When you're poking at an underlying commonality that must be shared equally by all viable methods?
But you're not doing this, Aridas. The simple truth is that we don't know the degree to which science and scientific method is affected by what's being discovered in neuroscience. We don't know because the neuroscience isn't sufficiently complete yet. That's why I'm saying a lot more scientific attention needs to be focussed on understanding more fully the process of neural representation in the brain.
That is not the same as saying that we know nothing or the same as saying that how it's already being addressed, philosophically, is wrong.
Sure. That's why I'm not taking this position.
As it stands, what you refer to appears to have been taken into account as much as can reasonably be done since around the time that the modern version of science/methodological naturalism began being used seriously.
Fiddlesticks! We didn't have the tech before so we just proceeded as though everything was OK. That's human nature, no problem. But the situation is changing. The reality of a problem is emerging.
A generalized "we don't know how much the scientific method is affected" is best considered to be useless and tossed in with the rest of the currently empty speculation that only prevents 100% certainty, rather than anything of real note.
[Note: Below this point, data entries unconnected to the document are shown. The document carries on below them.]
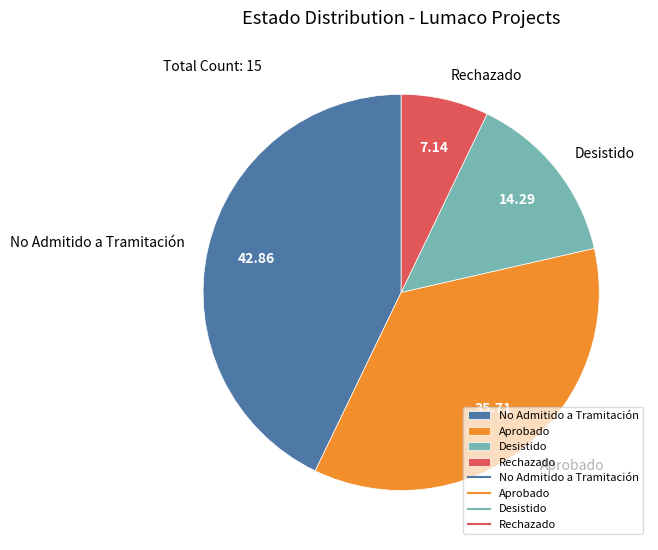

Does Aprobado account for over 50% of the chart?

No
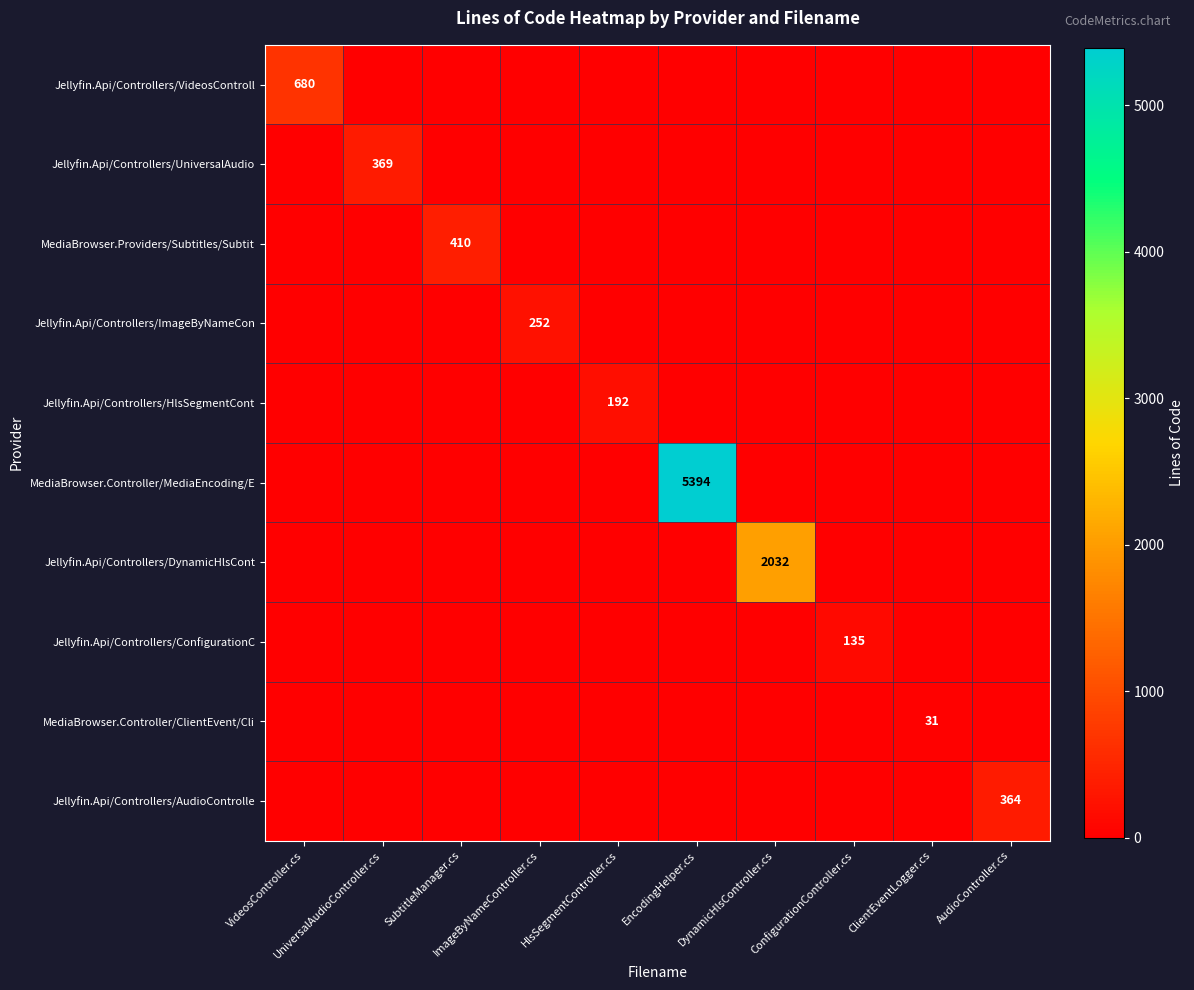

What is the total value across all series at EncodingHelper.cs?

5394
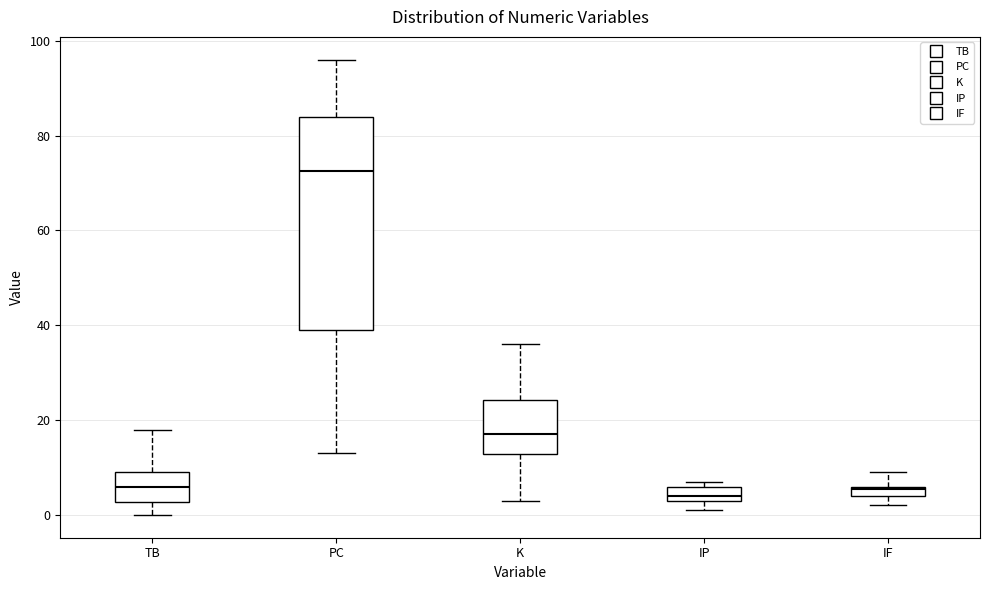

Which box is the tallest, from its lower edge to its upper edge?

PC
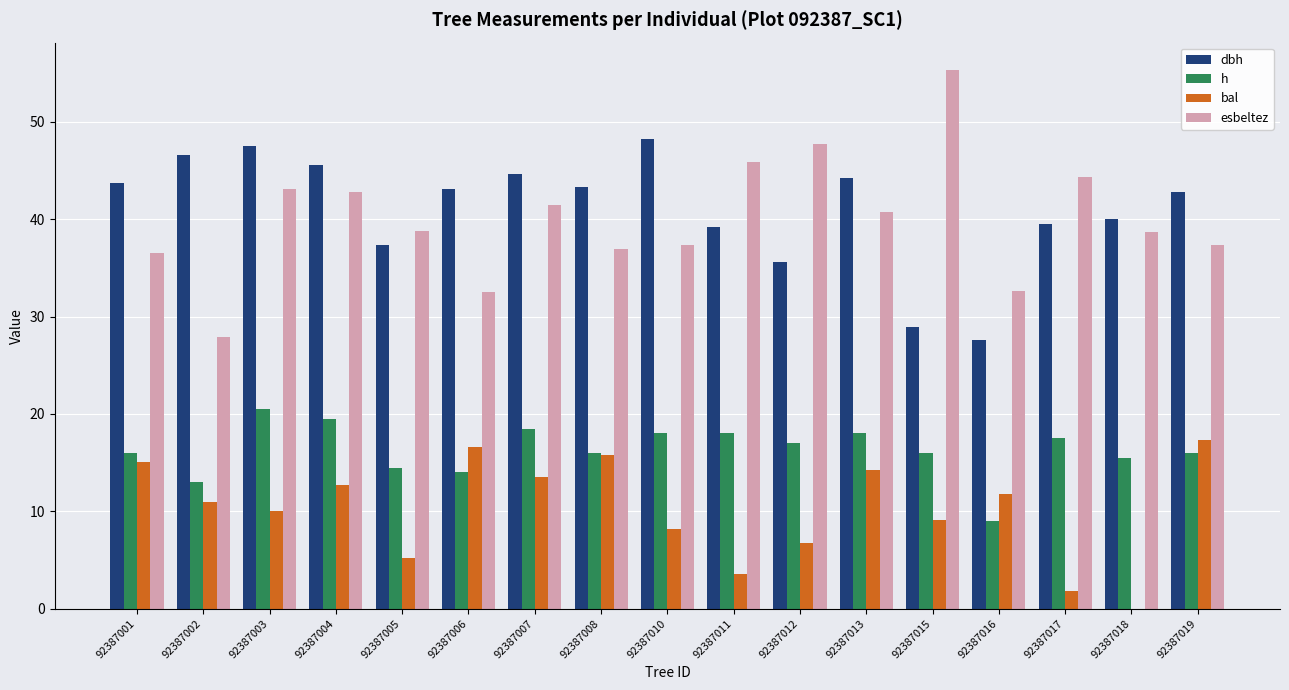

Read the bal value at 92387006.

16.6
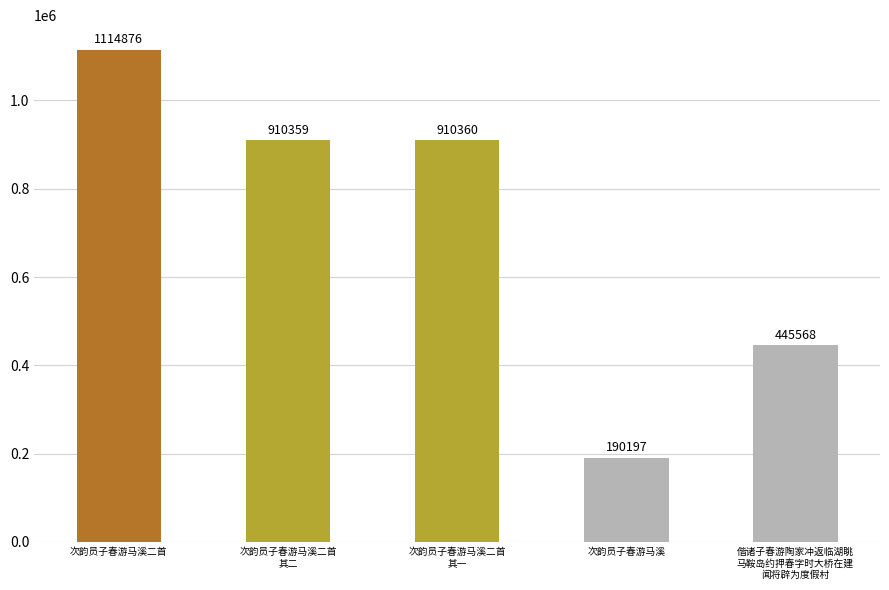

Reading right to left, what are all the values shown in this chart?

偕诸子春游陶家冲返临湖眺
马鞍岛约押春字时大桥在建
闻将辟为度假村=445568	次韵员子春游马溪=190197	次韵员子春游马溪二首
其一=910360	次韵员子春游马溪二首
其二=910359	次韵员子春游马溪二首=1114876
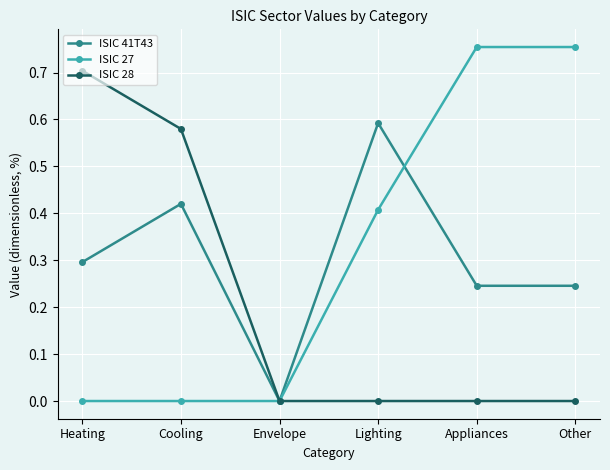

Is it true that ISIC 28 equals 0.2 at Cooling?

False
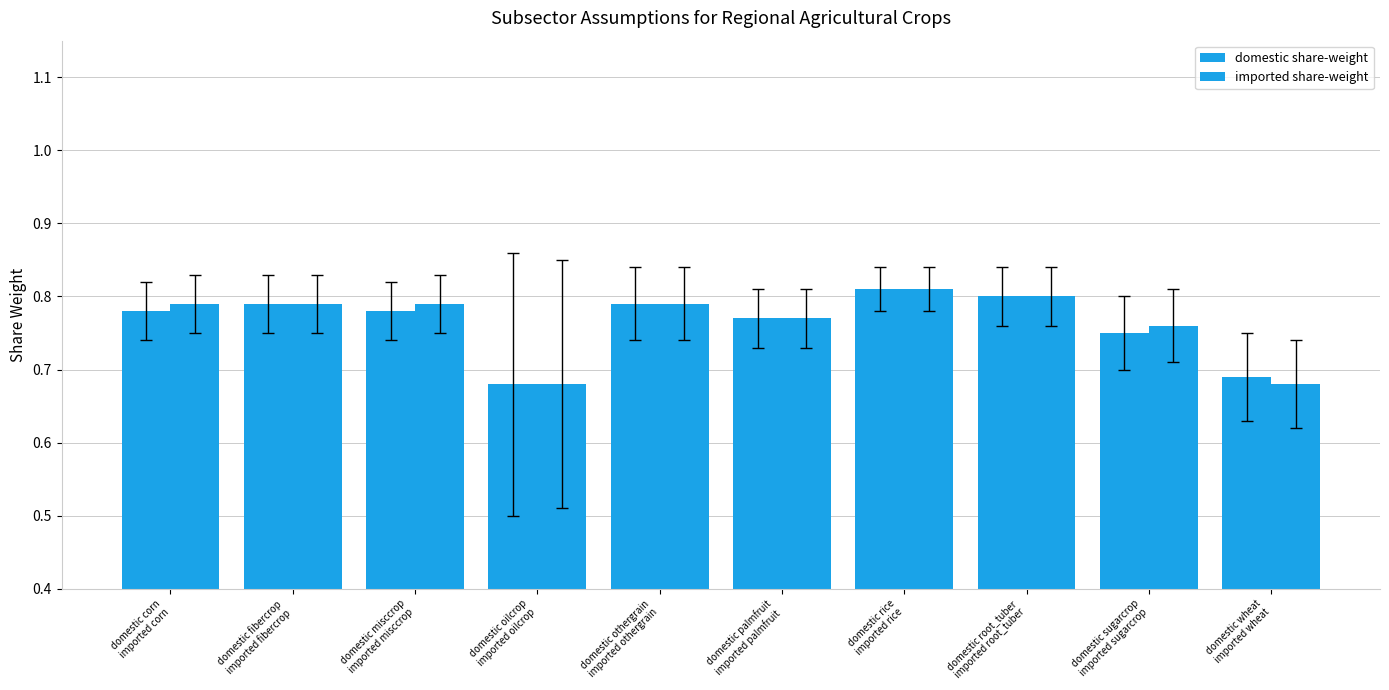

Reading left to right, extract all data points from this chart.

domestic share-weight: 0.8	0.8	0.8	0.7	0.8	0.8	0.8	0.8	0.8	0.7
imported share-weight: 0.8	0.8	0.8	0.7	0.8	0.8	0.8	0.8	0.8	0.7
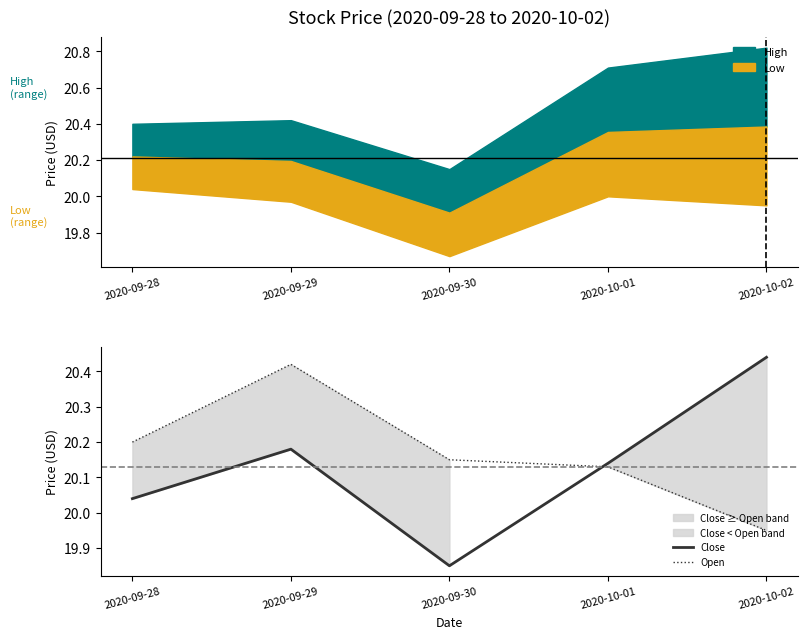

After their last crossing, which series has the higher values: Close or Open?

Close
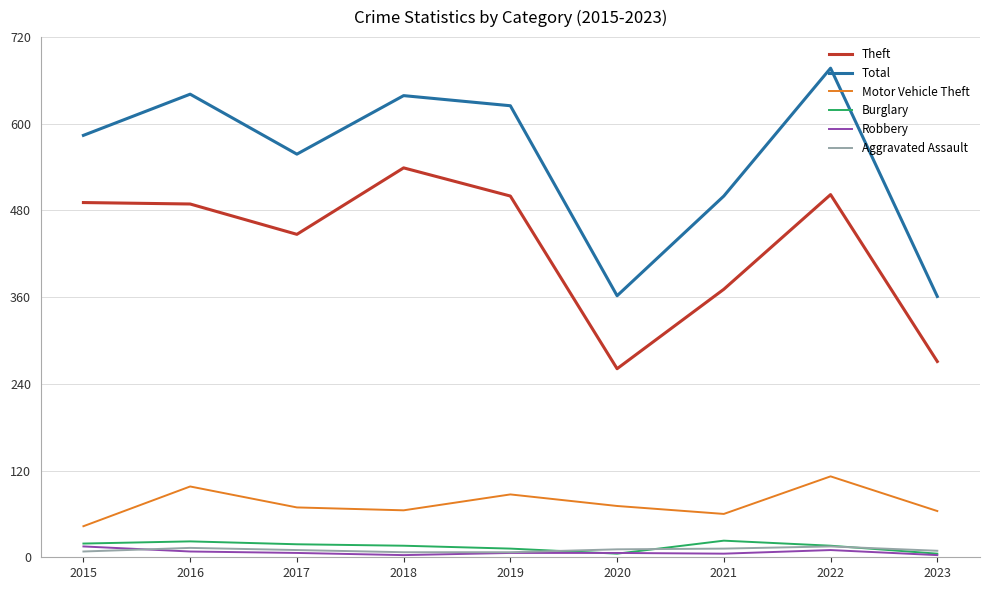

True or false: Theft and Robbery intersect in this chart.

False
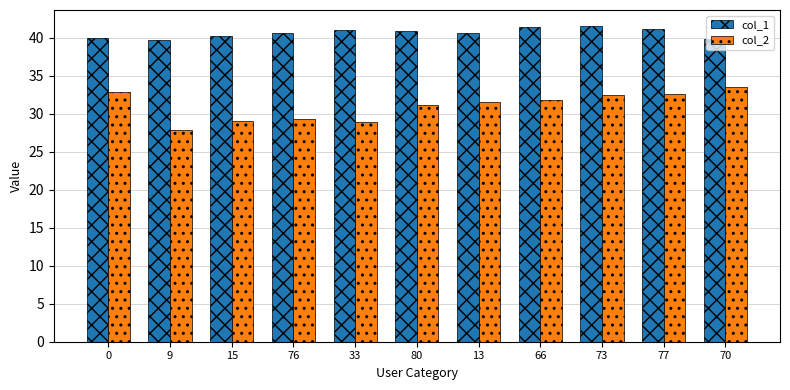

At which label does col_2 reach its peak?

70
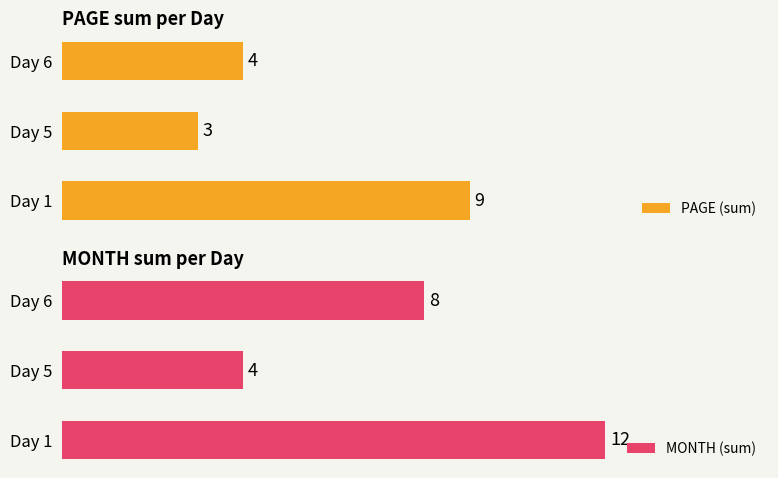

Which series has the largest range (max minus min)?

MONTH (sum)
But that is an honest appraisal of the situation. An issue is emerging. It needs to be recognised and then some intelligence can be brought to bear upon it.
The "that no one is seeing" is pretty much nothing other than a red herring at this point, it sounds like. Your version of "someone" has been worthless through and through. When it comes to predictively-coded, you've got quite a bit of backing up to do for it if you want to pass that claim off in any way that even could actually help your stance in any way. You can, of course, easily pass it off in ways that are entirely trivial compared to your claims, and would not at all affect whether it's reasonable to accept that observers, in the actual meaning of the term, exist.
I agree. I'm not trying to claim that predictive coding reduces the likely existence of an observer. I'm pointing out that, in the list of reasons why we urgently need more brain research, both of these stand out.
What we have is this...
* the need to create a neural basis for optical illusions
* the discovery of bayesian predictive coding
* the discovery that we can trigger locus-shifting experiences (such as oobes) by electrical stimulation to parts of the brain
These 3 reinforce the notion of non-veridical reality.
* the reality that an observer can't exist
This undermines the notion of objectivity being real.
I'm curious. What problems do you think that materialism actually solves for science? Other than just matching with the observed phenomena sufficiently well for there to be predictive value and thus providing a useful model for understanding reality within?
i think materialism creates a useful theoretical framework from which to develop an understanding of consciousness, along with plenty of other phenomena.
What's problematic is that some people are attracted to it because they feel it will reinforce an inherently commen-sensical view of reality. That it will provide them with a platform to from which to denounce other perspectives. To a degree it does do this. But the problem is that materialism, at its core, is far far more challenging a perspective to understand than anything else the human mind has ever conjured.